Retype every line of the listing below without any changes.

start SOURCE RECORDS

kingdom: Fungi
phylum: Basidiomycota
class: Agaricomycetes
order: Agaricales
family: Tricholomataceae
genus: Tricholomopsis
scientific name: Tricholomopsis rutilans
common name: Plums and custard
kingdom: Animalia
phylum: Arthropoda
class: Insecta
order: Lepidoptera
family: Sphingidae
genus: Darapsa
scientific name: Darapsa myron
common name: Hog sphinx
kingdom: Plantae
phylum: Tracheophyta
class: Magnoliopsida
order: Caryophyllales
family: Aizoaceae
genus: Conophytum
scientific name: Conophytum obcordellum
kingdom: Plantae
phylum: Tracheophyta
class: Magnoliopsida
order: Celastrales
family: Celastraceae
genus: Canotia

end SOURCE RECORDS

RESPONSE.
kingdom: Fungi
phylum: Basidiomycota
class: Agaricomycetes
order: Agaricales
family: Tricholomataceae
genus: Tricholomopsis
scientific name: Tricholomopsis rutilans
common name: Plums and custard
kingdom: Animalia
phylum: Arthropoda
class: Insecta
order: Lepidoptera
family: Sphingidae
genus: Darapsa
scientific name: Darapsa myron
common name: Hog sphinx
kingdom: Plantae
phylum: Tracheophyta
class: Magnoliopsida
order: Caryophyllales
family: Aizoaceae
genus: Conophytum
scientific name: Conophytum obcordellum
kingdom: Plantae
phylum: Tracheophyta
class: Magnoliopsida
order: Celastrales
family: Celastraceae
genus: Canotia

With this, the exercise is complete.